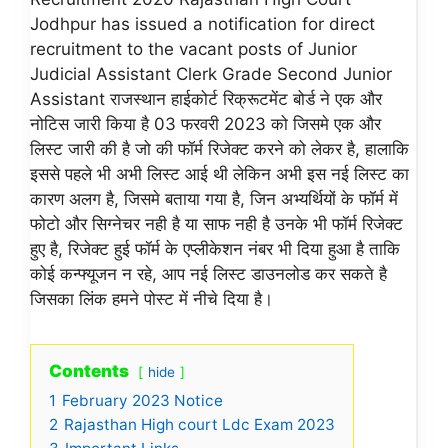
Jodhpur has issued a notification for direct
recruitment to the vacant posts of Junior
Judicial Assistant Clerk Grade Second Junior
Assistant राजस्थान हाईकोर्ट रिक्रूटमेंट बोर्ड ने एक और
नोटिस जारी किया है 03 फरवरी 2023 को जिसमे एक और
लिस्ट जारी की है जो की फॉर्म रिजेक्ट करने को लेकर है, हालाकि
इससे पहले भी अभी लिस्ट आई थी लेकिन अभी इस नई लिस्ट का
कारण अलग है, जिसमे बताया गया है, जिन अभ्यर्थियों के फॉर्म में
फोटो और सिग्नेचर नही है या साफ नही है उनके भी फॉर्म रिजेक्ट
हुए है, रिजेक्ट हुई फॉर्म के एप्लीकेशन नंबर भी दिया हुआ है ताकि
कोई कन्फ्यूजन न रहे, आप नई लिस्ट डाउनलोड कर सकते है
जिसका लिंक हमने पोस्ट में नीचे दिया है।
Contents
hide
1
February 2023 Notice
2
Rajasthan High court Ldc Exam 2023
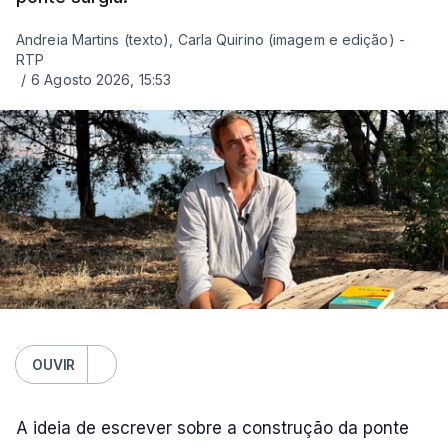
Andreia Martins (texto), Carla Quirino (imagem e edição) -
RTP
/
6 Agosto 2026, 15:53
OUVIR
A ideia de escrever sobre a construção da ponte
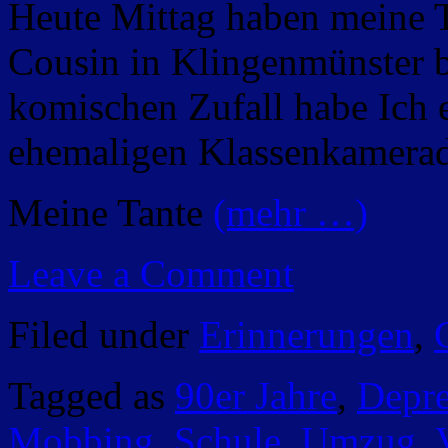
Heute Mittag haben meine 
Cousin in Klingenmünster b
komischen Zufall habe Ich e
ehemaligen Klassenkamerad
Meine Tante
(mehr …)
Leave a Comment
Filed under
Erinnerungen
,
Tagged as
90er Jahre
,
Depre
Mobbing
,
Schule
,
Umzug
,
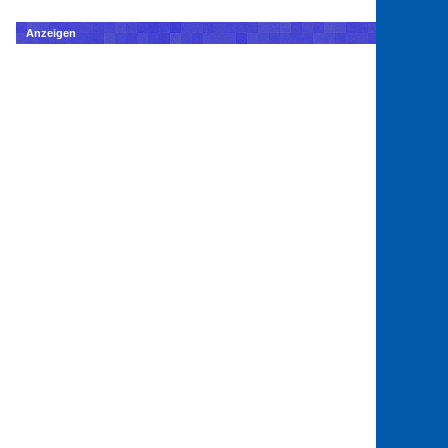
Anzeigen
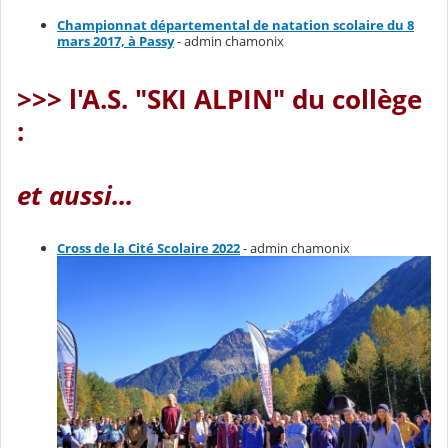
Championnat départemental de natation scolaire du 8
mars 2017, à Passy
- admin chamonix
>>> l'A.S. "SKI ALPIN" du collège
:
et aussi...
Cross de la Cité Scolaire 2022
- admin chamonix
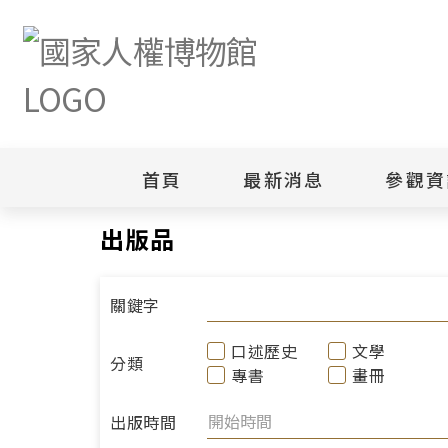
首頁
最新消息
參觀資
首頁
研究典藏
出版品
出版品
新聞專區
白色恐怖
園區
綜合公告
白色恐怖
當月活動訊息
園區
關鍵字
其他
安康接待
口述歷史
文學
分類
專書
畫冊
出版時間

■ ■ ■ ■ ■

• _Problem requirements_: Can you write out the material again with "admin chamonix" swapped for "équipe chamonix" wherever it appears, everything else unchanged and the pictures omitted?

• _Written answer_:
Jodhpur has issued a notification for direct
recruitment to the vacant posts of Junior
Judicial Assistant Clerk Grade Second Junior
Assistant राजस्थान हाईकोर्ट रिक्रूटमेंट बोर्ड ने एक और
नोटिस जारी किया है 03 फरवरी 2023 को जिसमे एक और
लिस्ट जारी की है जो की फॉर्म रिजेक्ट करने को लेकर है, हालाकि
इससे पहले भी अभी लिस्ट आई थी लेकिन अभी इस नई लिस्ट का
कारण अलग है, जिसमे बताया गया है, जिन अभ्यर्थियों के फॉर्म में
फोटो और सिग्नेचर नही है या साफ नही है उनके भी फॉर्म रिजेक्ट
हुए है, रिजेक्ट हुई फॉर्म के एप्लीकेशन नंबर भी दिया हुआ है ताकि
कोई कन्फ्यूजन न रहे, आप नई लिस्ट डाउनलोड कर सकते है
जिसका लिंक हमने पोस्ट में नीचे दिया है।
Contents
hide
1
February 2023 Notice
2
Rajasthan High court Ldc Exam 2023
Andreia Martins (texto), Carla Quirino (imagem e edição) -
RTP
/
6 Agosto 2026, 15:53
OUVIR
A ideia de escrever sobre a construção da ponte
Heute Mittag haben meine 
Cousin in Klingenmünster b
komischen Zufall habe Ich e
ehemaligen Klassenkamerad
Meine Tante
(mehr …)
Leave a Comment
Filed under
Erinnerungen
,
Tagged as
90er Jahre
,
Depre
Mobbing
,
Schule
,
Umzug
,
Anzeigen
Championnat départemental de natation scolaire du 8
mars 2017, à Passy
- équipe chamonix
>>> l'A.S. "SKI ALPIN" du collège
:
et aussi...
Cross de la Cité Scolaire 2022
- équipe chamonix
首頁
最新消息
參觀資
首頁
研究典藏
出版品
出版品
新聞專區
白色恐怖
園區
綜合公告
白色恐怖
當月活動訊息
園區
關鍵字
其他
安康接待
口述歷史
文學
分類
專書
畫冊
出版時間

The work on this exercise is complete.